▸ Tasks:
1: From the essay on the state of science fiction below, list the authors it names as the current stars of the field.
2: In the essay on the state of science fiction below, what does the writer call Clarke's last truly major work, and in what year did it appear?
3: Carry the essay on the state of science fiction forward from its final sentence, in the same voice.

=== Text provided ===

Theodore Sturgeon's Law: 90% of science fiction is crap. Unfortunately, like
unemployment rates and average global temperatures, I think that
number is rising, too. And, as consumers of SF, I think we
should be aware of the market-oriented forces that are indeed
making it harder and harder to find quality SF. Among them:
- A tendency toward overly long books (because booksellers can put
a higher price on fatter books, and because the SF reviewing
community has come to equate authorial ambition with mere
length).
- A tendency toward endless repetitions of what was once a good
idea. Foundation, Rama, and the Dune series are
examples.
- A tendency toward junior authors spending what are traditionally
one's most productive years turning out work in the mold of other
writers, instead of developing their own voices.
- A tendency toward the graying of the SF reading audience:
there's a lot of truth to the old saw that the golden age of SF
is when you were 13. There's also a lot of truth to Samuel R.
Delany's observation that if you don't start reading SF when
you're young, you can't start reading it when you're old. But
SF is failing to find significant numbers of new readers.
Part of that is the general decline in North American literacy,
and part of it is that the very people fascinated by high
technology and computers and strange worlds used to have nowhere
to go except SF books, but can now turn instead to computers
(gaming and hacking), to role-playing games, and to an endless
stream of SF movies. (This, of course, is reinforced in SF's
current nostalgia: the publishers are desperate for more
Asimov,
Clarke, and Heinlein, 'cause that's what their now-middle-aged
audience remembers fondly from when it was 13.)
Now, there definitely is some quality work out there. Indeed, I
don't even think quality material is that hard to get published I'm
sure the editors say, hey, this is pretty good, and it's been a
while since we printed anything that was, so, sure, why not?
But my fear is two-fold. First, a person who has become
interested in SF through the media, or because of vague childhood
memories, will pick up a book from the vast SF rack and be turned
off. He or she will be turned off because the work will almost
certainly be crap. You and I know how to find the good ones, but
someone new to the field won't have a clue. Yup, you could read
a good SF novel a week each week of the year, no doubt. But if
you read an SF novel a week picked at random from the rack, you'd
never come back for a second year of such torture.
The second is the big-three mentality. In the field, we know
that names like Mike Resnick and Lois McMaster Bujold and John E. Stith
and Walter Jon Williams are the stars of current SF. But, and I
mean no offense to these fine authors, the average reader has never heard
of them.
But every literate person within and without the field knows
Asimov, Clarke, and Heinlein. Asimov, who died recently having
done no major SF in the twenty years since The Gods Themselves;
Clarke, whose last truly major work was The Fountains of
Paradise in 1979; and Heinlein well, dead for years and
author in his later years of, um, unusual books.

=== Dataset extract ===

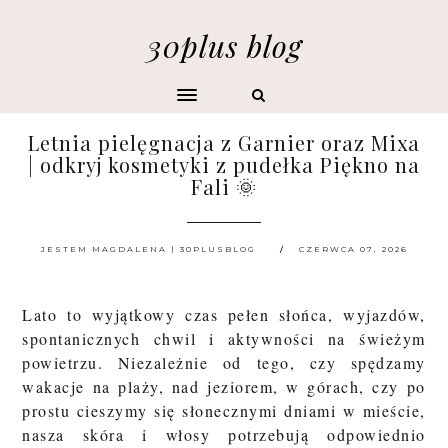
30plus blog
Letnia pielęgnacja z Garnier oraz Mixa
| odkryj kosmetyki z pudełka Piękno na
Fali 🌞
JESTEM MAGDALENA | 30PLUSBLOG
CZERWCA 07, 2026
Lato to wyjątkowy czas pełen słońca, wyjazdów,
spontanicznych chwil i aktywności na świeżym
powietrzu. Niezależnie od tego, czy spędzamy
wakacje na plaży, nad jeziorem, w górach, czy po
prostu cieszymy się słonecznymi dniami w mieście,
nasza skóra i włosy potrzebują odpowiednio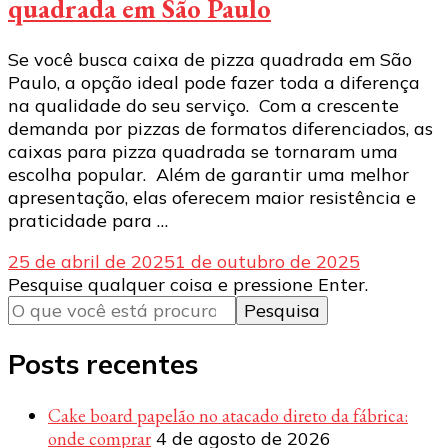
quadrada em São Paulo
Se você busca caixa de pizza quadrada em São
Paulo, a opção ideal pode fazer toda a diferença
na qualidade do seu serviço. Com a crescente
demanda por pizzas de formatos diferenciados, as
caixas para pizza quadrada se tornaram uma
escolha popular. Além de garantir uma melhor
apresentação, elas oferecem maior resistência e
praticidade para …
25 de abril de 2025
1 de outubro de 2025
Procurando
Pesquise qualquer coisa e pressione Enter.
algo?
Posts recentes
Cake board papelão no atacado direto da fábrica:
onde comprar
4 de agosto de 2026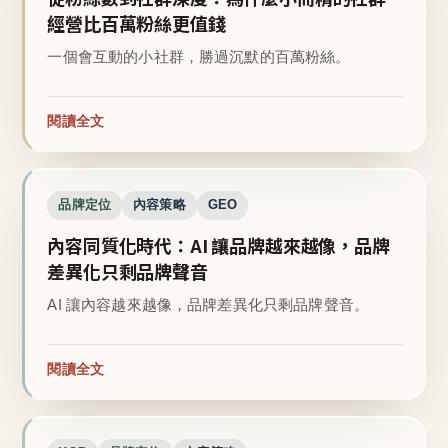
經營比百萬粉絲更值錢
一個會互動的小社群，勝過沉默的百萬粉絲。
閱讀全文
品牌定位
內容策略
GEO
內容同質化時代：AI 讓品牌越來越像，品牌
差異化只剩品牌聲音
AI 讓內容越來越像，品牌差異化只剩品牌聲音。
閱讀全文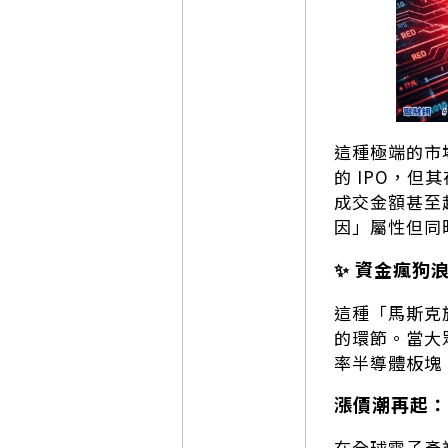
這種極端的市
的 IPO，但
成交金額甚至
因」屬性但同
✨ 資金瘋狗
這種「馬斯克
的環節。當大
率半導體板塊
漲價潮再起：
在全球電子產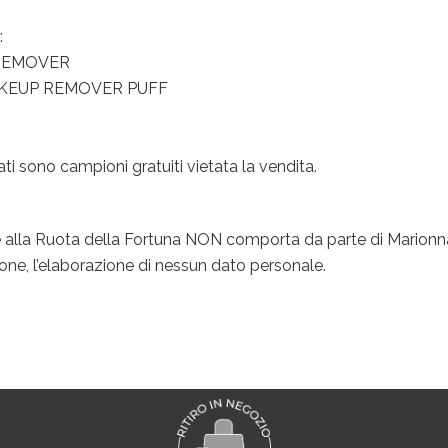
:
 REMOVER
AKEUP REMOVER PUFF
ti sono campioni gratuiti vietata la vendita.
e alla Ruota della Fortuna NON comporta da parte di Marion
izione, l’elaborazione di nessun dato personale.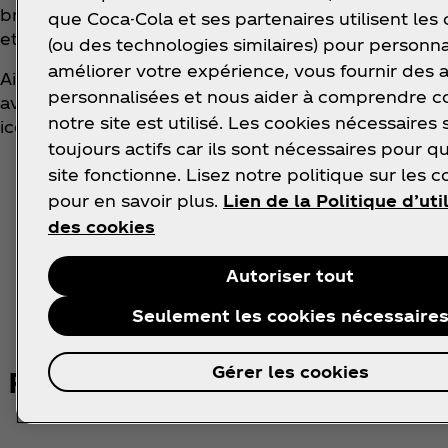
bruns. Pour créer le père Noël Coca‑Cola, Sundblom 
que Coca-Cola et ses partenaires utilisent les
et de ses amis, donnant vie à cette incarnation chale
(ou des technologies similaires) pour personna
améliorer votre expérience, vous fournir des
Ainsi, si vous vous demandez qui a inventé le père N
personnalisées et nous aider à comprendre
avant Coca‑Cola. Mais c’est grâce au père Noël de
notre site est utilisé. Les cookies nécessaires 
iconique que nous connaissons aujourd’hui s’est im
toujours actifs car ils sont nécessaires pour q
site fonctionne. Lisez notre politique sur les c
pour en savoir plus.
Lien de la Politique d’uti
des cookies
Autoriser tout
Seulement les cookies nécessaire
Gérer les cookies
Pour votre santé, évitez de man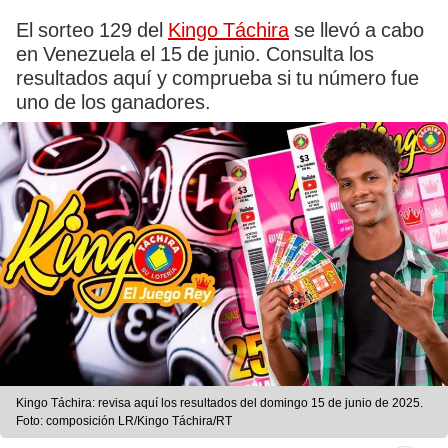
El sorteo 129 del
Kingo Táchira
se llevó a cabo
en Venezuela el 15 de junio. Consulta los
resultados aquí y comprueba si tu número fue
uno de los ganadores.
Kingo Táchira: revisa aquí los resultados del domingo 15 de junio de 2025.
Foto: composición LR/Kingo Táchira/RT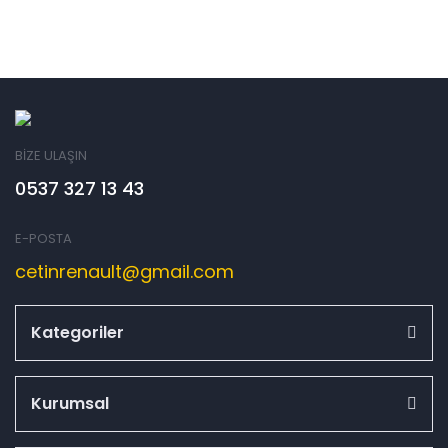
BİZE ULAŞIN
0537 327 13 43
E-POSTA
cetinrenault@gmail.com
Kategoriler
Kurumsal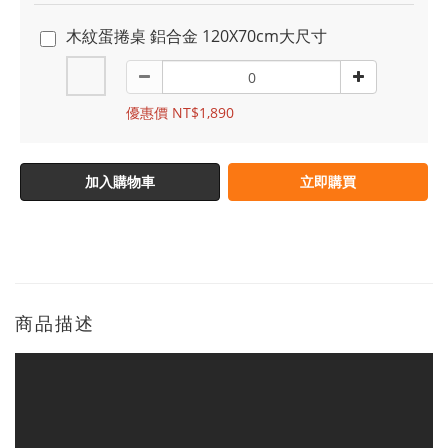
木紋蛋捲桌 鋁合金 120X70cm大尺寸
優惠價 NT$1,890
加入購物車
立即購買
商品描述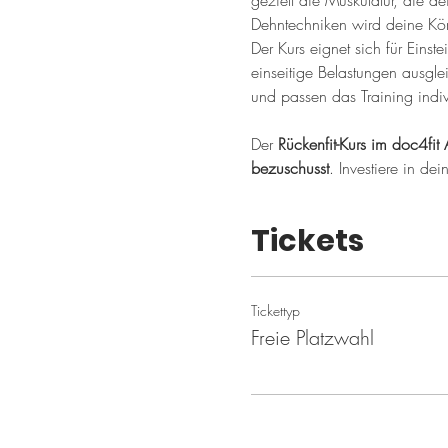
gezielt die Muskulatur, die de
Dehntechniken wird deine Kör
Der Kurs eignet sich für Einste
einseitige Belastungen ausgle
und passen das Training indiv
Der 
Rückenfit-Kurs im doc4fit 
bezuschusst
. Investiere in de
Tickets
Tickettyp
Freie Platzwahl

===

▸ Responses to the tasks:
1: Mike Resnick, Lois McMaster Bujold, John E. Stith, Walter Jon Williams

2: The Fountains of Paradise, in 1979.

3:
So what do the publishers give us? Books with Asimov's name on
them that aren't by Asimov. Books with Clarke's name on them
that aren't by Clarke. And reissues of old Heinlein. Sure,
there are some other bestselling writers: Larry Niven, who is
sharecropped by Baen; Anne McCaffrey, who is sharecropped by Baen
and Ace. There are even authors that have done no significant
solo work who have become famous as one of multiple names on a
book spine: Jerry Pournelle is an example (his solo work amounts
to little more than a couple of Laser Books in the 1970s and the
novelization of Escape from the Planet of the Apes).
And yet, the publishers do whatever they can to continue to milk
the big three: Asimov, Clarke, and Heinlein producing
packaged products such as Rama II and
Isaac Asimov's Robot City, which weren't even written
by the authors in question.
The problem with the publishers still emphasizing the big three
is that you can't go on doing false collaborations or works "in
the universe of" without eventually mining out the vein and
being left with nothing.
Here's an analogy for current SF publishing that most SF fans
will be familiar with: the Star Trek movies.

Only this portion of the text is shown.